Not so black and white? Panda fibs fuel anti-US vibe in China

The zoo, which declined to comment on the online misinformation, held the party to bid farewell to the bears and their three-year-old cub Xiao Qi Ji, who will be returning to China in December as its contract with the Chinese government expires.

Another panda named Ya Ya was returned to China by the Memphis Zoo in April after its loan agreement ended. This followed uproar from Chinese activists and social media users who accused the zoo of abusing her.

Many also blamed the zoo for the death of Ya Ya’s mate, Le Le, with accusations swirling online – despite no evidence – that zookeepers had stabbed the bear and sold his eyeball.

The zoo vigorously rejected what it said was “misinformation”. The Chinese Association of Zoological Gardens also backed the zookeepers, saying in a joint statement that the bears at the Memphis zoo had received “excellent care”.

But that did little to quell the nationalist outrage.

“FAN THOSE FLAMES”

China’s state-linked Global Times, the mouthpiece of the ruling Communist Party, linked the controversy over Ya Ya to US-China geopolitical tensions.

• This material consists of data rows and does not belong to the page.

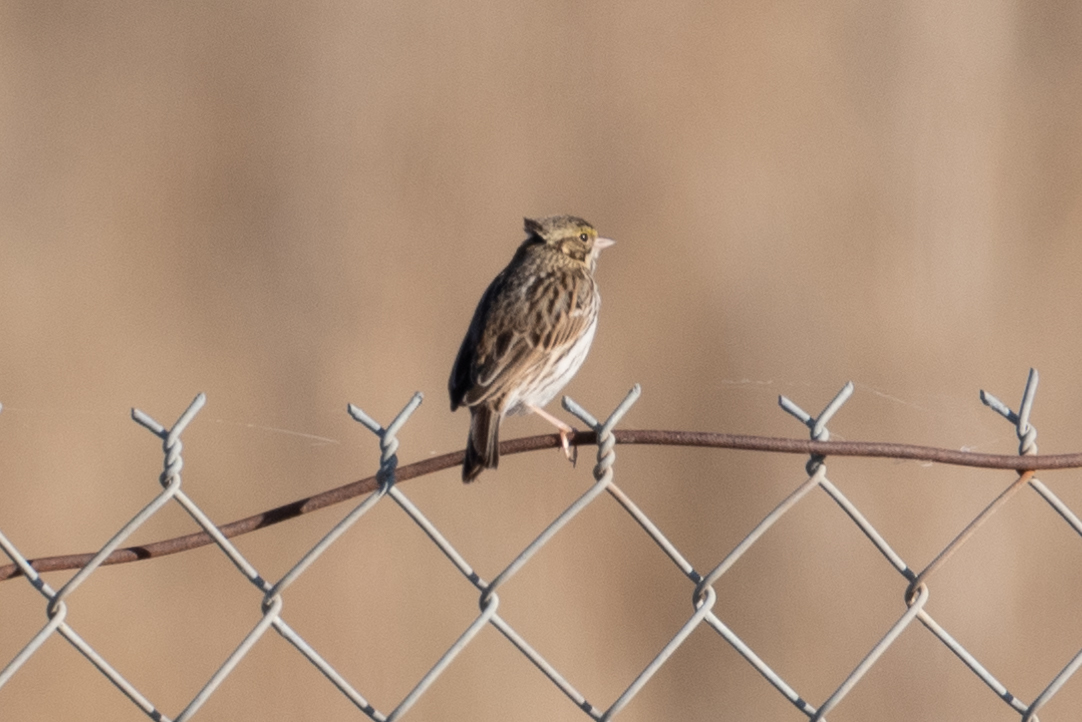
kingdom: Animalia
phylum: Chordata
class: Aves
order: Passeriformes
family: Passerellidae
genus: Passerculus
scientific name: Passerculus sandwichensis
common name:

“If this had not happened during a period when Washington is intensifying its containment and suppression of China, this matter would not have caused such a stir,” it said in an editorial in March.

Amid tense relations between the two biggest economies over issues such as Taiwan, US observers say the Chinese government appears keen to condone and encourage anti-American sentiment.

“Misinformation around panda treatment is an example of a convenient way to fan those flames,” Isaac Stone Fish, chief executive of China-focused data company Strategy Risks, told AFP.

The misinformation not only bred mistrust about the United States in China but also sparked fervent calls to suspend the panda exchange, potentially closing what DFRLab called one of the few avenues of cooperation between the two countries.

Aside from Washington and Memphis, the zoos in San Diego and Atlanta have either returned or are set to return their pandas to China by next year. Without China’s extension of the loan agreement, US zoos face the prospect of having no pandas for the first time in 50 years.

“This (misinformation) campaign is particularly sad given the ways in which ‘panda diplomacy’ previously played such a crucial role in helping to foster positive relations between China and the West,” Darren Linvill, a professor at Clemson University, told AFP.

It is, he added, “an unfortunate sign of the current state of relations between powers.”